**Study material:**
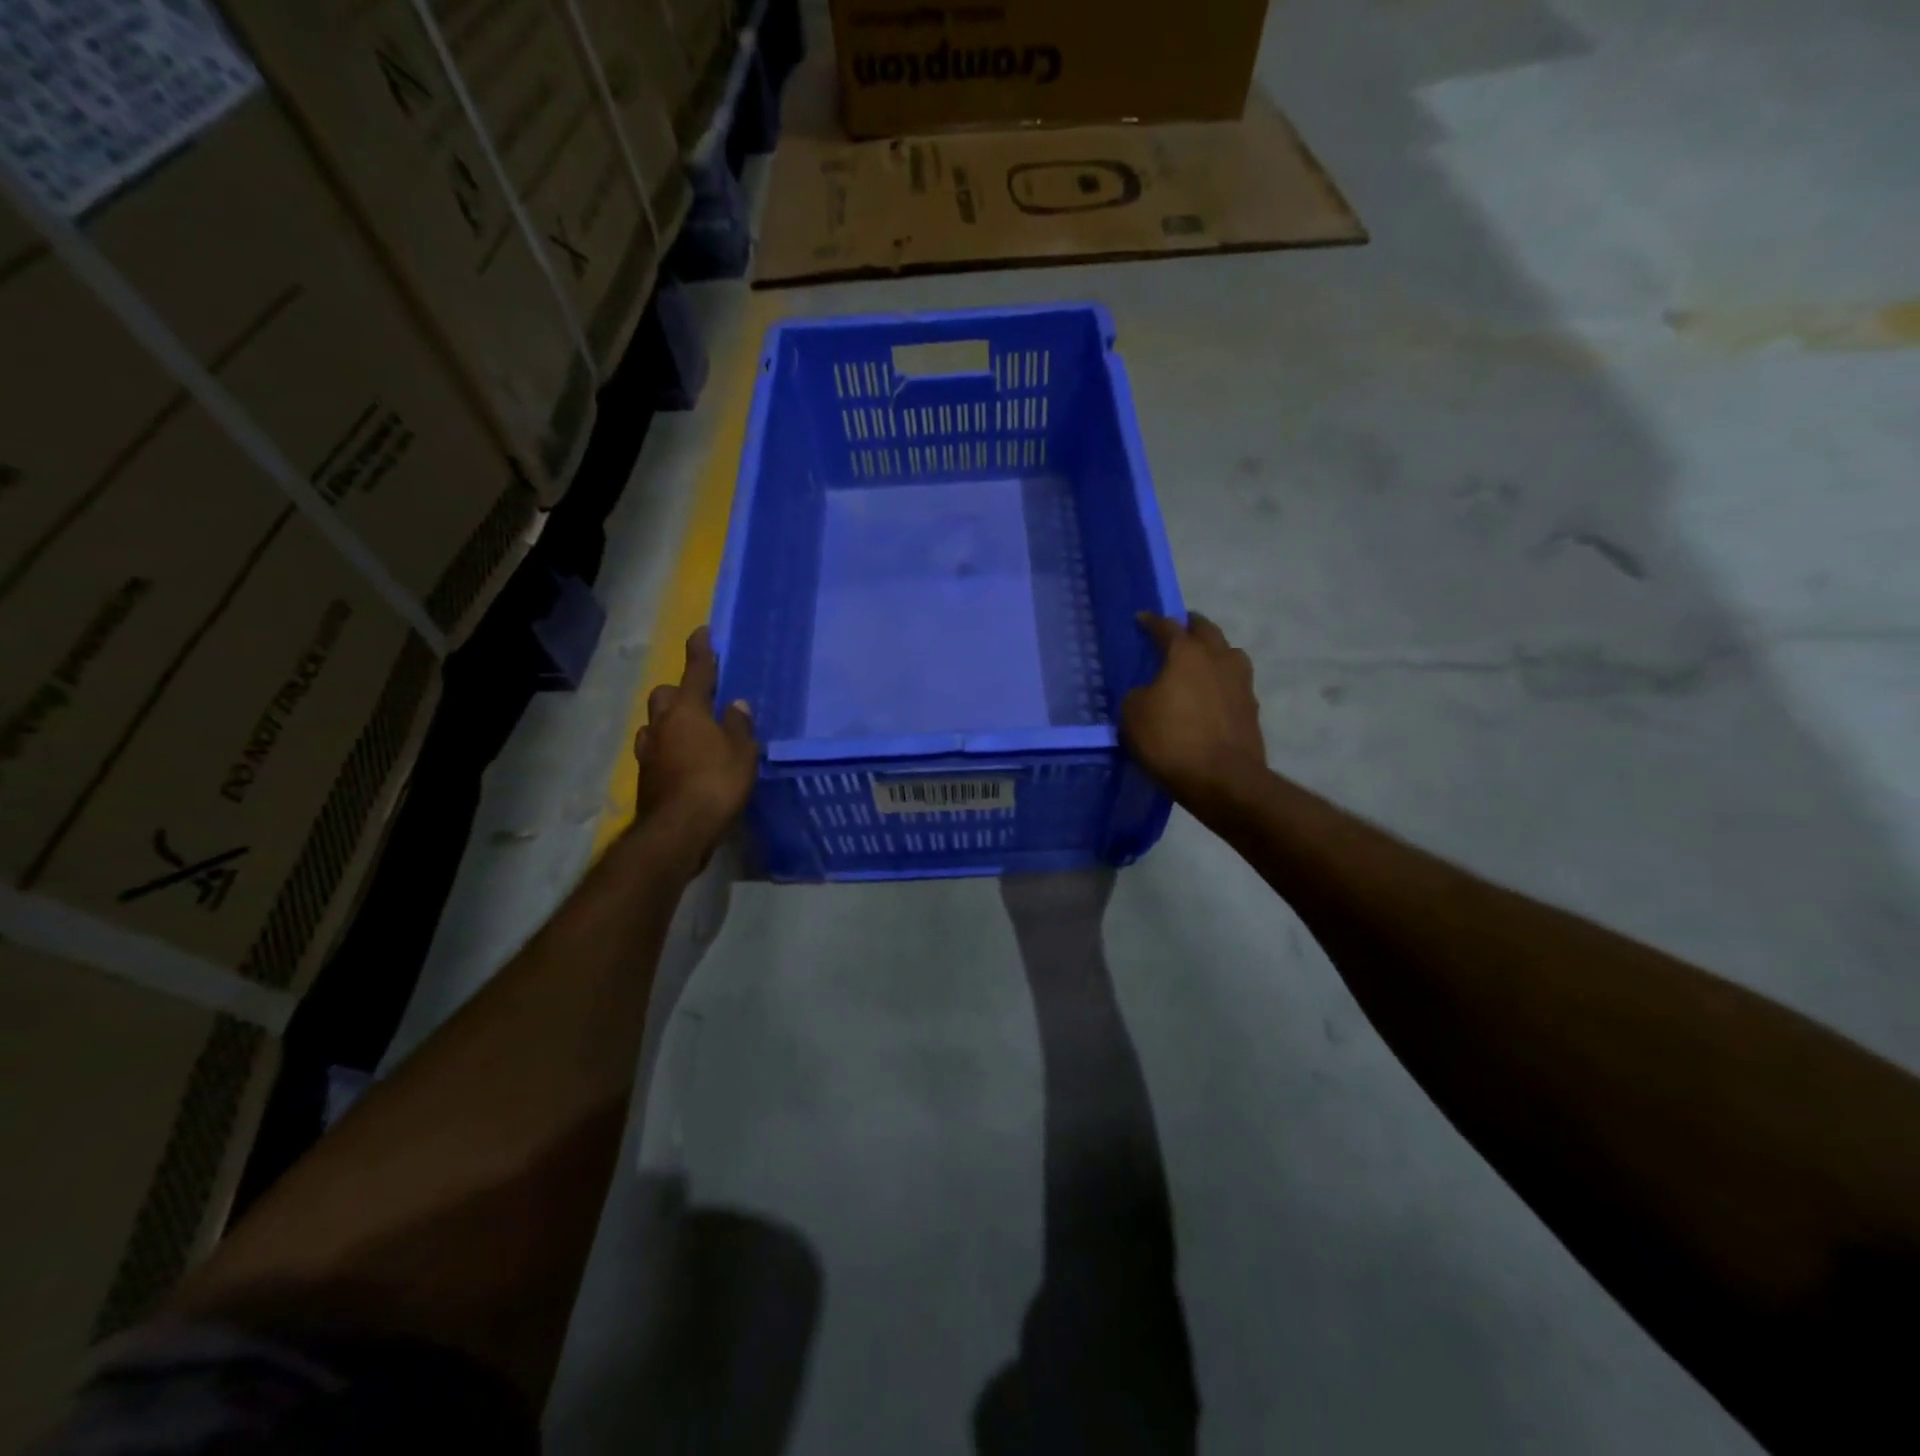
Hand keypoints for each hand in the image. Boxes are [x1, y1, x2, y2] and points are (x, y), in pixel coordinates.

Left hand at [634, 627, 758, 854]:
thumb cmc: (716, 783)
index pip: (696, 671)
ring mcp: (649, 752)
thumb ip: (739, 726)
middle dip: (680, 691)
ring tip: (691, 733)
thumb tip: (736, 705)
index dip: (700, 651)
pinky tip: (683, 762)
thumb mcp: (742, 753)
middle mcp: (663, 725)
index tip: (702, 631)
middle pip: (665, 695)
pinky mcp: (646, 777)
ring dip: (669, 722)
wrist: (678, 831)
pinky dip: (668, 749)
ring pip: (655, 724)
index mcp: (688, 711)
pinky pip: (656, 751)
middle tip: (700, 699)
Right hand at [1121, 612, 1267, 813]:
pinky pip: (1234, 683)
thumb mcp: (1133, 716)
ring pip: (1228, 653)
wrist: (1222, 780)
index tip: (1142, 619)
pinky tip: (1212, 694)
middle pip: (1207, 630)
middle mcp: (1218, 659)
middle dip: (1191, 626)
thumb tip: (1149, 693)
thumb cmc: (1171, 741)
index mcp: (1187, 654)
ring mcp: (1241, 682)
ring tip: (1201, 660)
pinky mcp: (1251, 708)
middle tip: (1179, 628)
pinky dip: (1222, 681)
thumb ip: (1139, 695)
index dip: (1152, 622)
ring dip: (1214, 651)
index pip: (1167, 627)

* * *

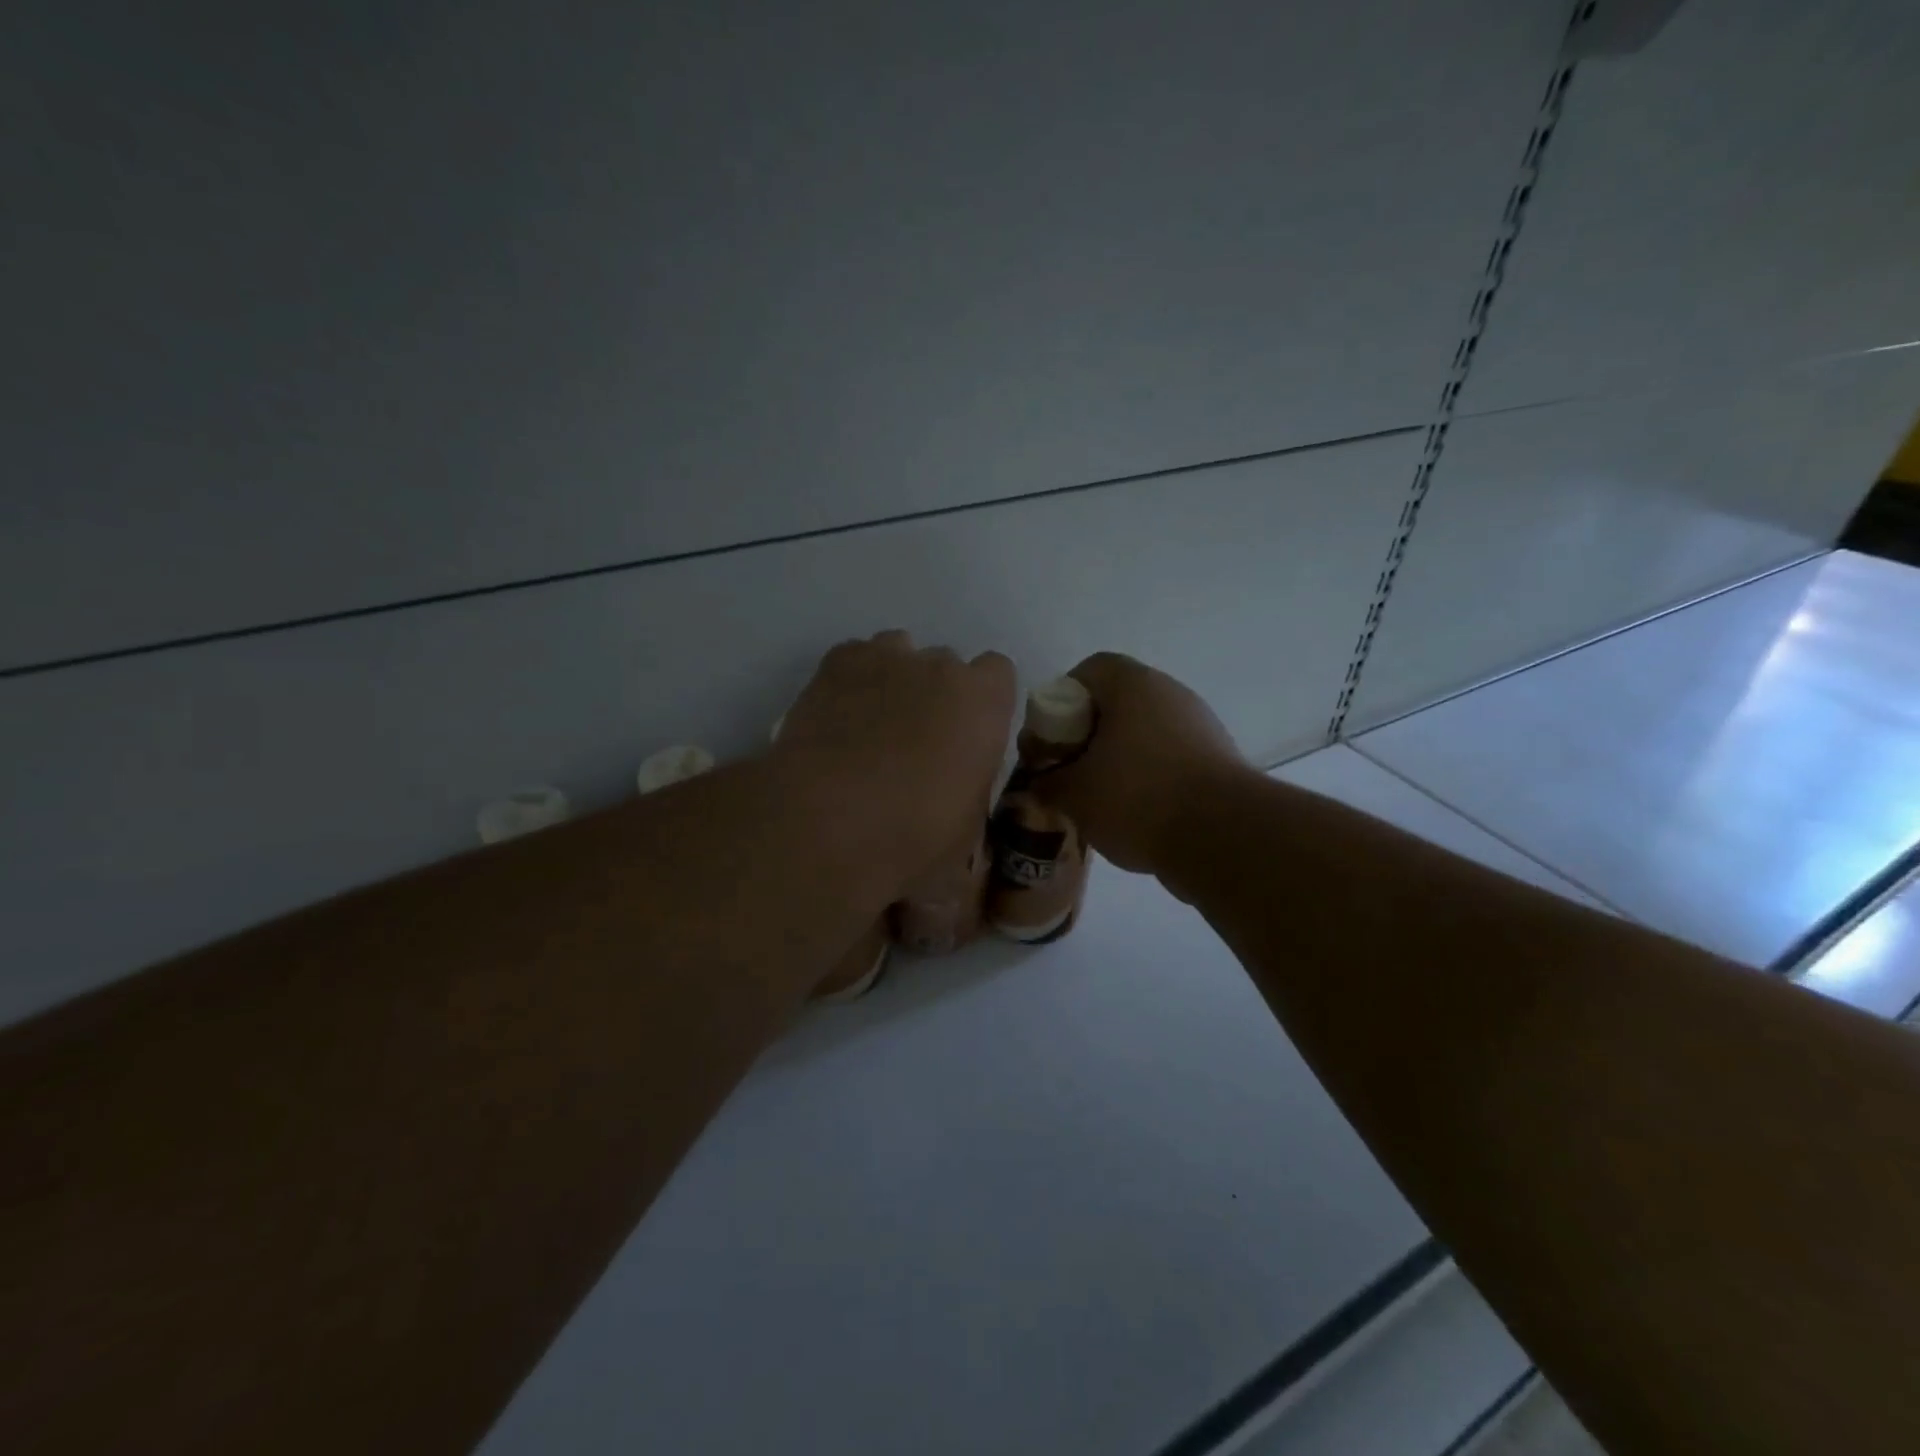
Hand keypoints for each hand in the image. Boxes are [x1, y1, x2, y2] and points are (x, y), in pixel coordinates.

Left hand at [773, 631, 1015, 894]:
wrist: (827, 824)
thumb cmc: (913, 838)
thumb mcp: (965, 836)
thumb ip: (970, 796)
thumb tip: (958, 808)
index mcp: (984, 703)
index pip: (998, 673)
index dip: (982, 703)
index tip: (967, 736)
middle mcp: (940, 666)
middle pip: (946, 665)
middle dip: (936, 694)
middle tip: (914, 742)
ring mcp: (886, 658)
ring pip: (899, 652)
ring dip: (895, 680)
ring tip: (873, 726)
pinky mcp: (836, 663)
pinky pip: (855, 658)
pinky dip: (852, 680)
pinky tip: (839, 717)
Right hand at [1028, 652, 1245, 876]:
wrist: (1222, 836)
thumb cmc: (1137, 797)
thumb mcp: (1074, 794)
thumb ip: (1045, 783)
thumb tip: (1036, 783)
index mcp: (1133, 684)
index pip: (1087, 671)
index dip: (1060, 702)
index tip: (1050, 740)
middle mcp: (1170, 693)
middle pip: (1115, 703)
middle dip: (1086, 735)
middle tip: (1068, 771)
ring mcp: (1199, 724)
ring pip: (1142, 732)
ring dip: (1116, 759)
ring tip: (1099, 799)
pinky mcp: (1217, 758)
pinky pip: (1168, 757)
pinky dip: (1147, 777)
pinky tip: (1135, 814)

---

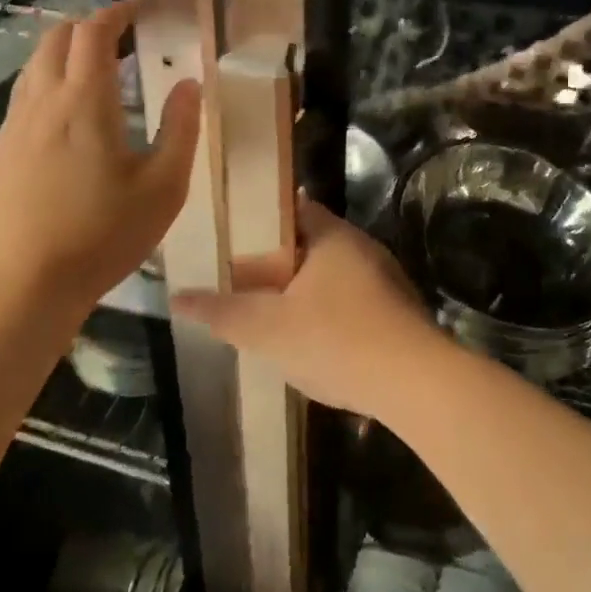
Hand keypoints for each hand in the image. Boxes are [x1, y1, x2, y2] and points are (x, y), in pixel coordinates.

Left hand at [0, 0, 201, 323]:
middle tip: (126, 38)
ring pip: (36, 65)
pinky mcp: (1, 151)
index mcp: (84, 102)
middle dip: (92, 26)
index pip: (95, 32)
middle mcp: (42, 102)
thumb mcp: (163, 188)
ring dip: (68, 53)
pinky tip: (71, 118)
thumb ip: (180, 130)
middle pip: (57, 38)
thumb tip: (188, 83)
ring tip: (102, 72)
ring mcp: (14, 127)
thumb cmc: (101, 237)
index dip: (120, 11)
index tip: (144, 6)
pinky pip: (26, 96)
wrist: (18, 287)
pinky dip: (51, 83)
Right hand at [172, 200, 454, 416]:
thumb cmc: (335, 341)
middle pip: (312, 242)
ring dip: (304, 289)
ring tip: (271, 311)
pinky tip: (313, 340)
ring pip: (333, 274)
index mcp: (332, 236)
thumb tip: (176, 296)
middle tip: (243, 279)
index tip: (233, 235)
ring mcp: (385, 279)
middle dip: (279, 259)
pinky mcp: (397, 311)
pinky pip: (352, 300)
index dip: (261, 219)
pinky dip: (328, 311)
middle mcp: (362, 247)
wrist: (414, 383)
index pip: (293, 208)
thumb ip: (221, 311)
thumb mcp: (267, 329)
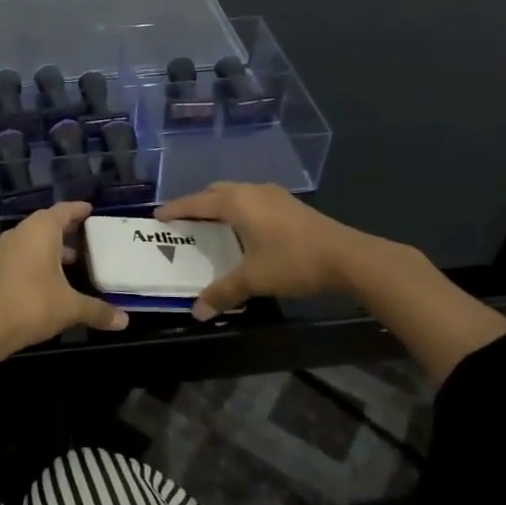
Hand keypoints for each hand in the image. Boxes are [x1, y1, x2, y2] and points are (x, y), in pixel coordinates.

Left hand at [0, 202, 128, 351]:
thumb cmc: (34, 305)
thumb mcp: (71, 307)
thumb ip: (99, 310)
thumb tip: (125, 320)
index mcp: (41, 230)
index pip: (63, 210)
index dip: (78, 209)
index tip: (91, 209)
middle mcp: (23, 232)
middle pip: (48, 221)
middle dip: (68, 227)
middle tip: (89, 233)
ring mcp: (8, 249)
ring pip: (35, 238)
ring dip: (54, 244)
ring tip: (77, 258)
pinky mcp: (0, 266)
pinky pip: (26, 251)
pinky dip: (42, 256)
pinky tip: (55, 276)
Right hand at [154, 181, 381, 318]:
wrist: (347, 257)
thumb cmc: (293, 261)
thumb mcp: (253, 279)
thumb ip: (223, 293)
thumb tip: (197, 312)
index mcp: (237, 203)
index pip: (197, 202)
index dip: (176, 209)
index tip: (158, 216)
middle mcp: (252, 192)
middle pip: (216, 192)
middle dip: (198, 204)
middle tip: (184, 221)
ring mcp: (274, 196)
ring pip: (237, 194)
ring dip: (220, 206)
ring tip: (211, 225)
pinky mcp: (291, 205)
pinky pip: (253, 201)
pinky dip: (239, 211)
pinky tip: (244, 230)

**What you are asked to do:** Write out every line from the entries where "Right" appears.

**Solution below:**
Right hand at [1121, 612, 1267, 813]:
Right hand at [1028, 652, 1245, 876]:
Right hand at [172, 200, 454, 416]:
Right hand at [154, 181, 381, 318]:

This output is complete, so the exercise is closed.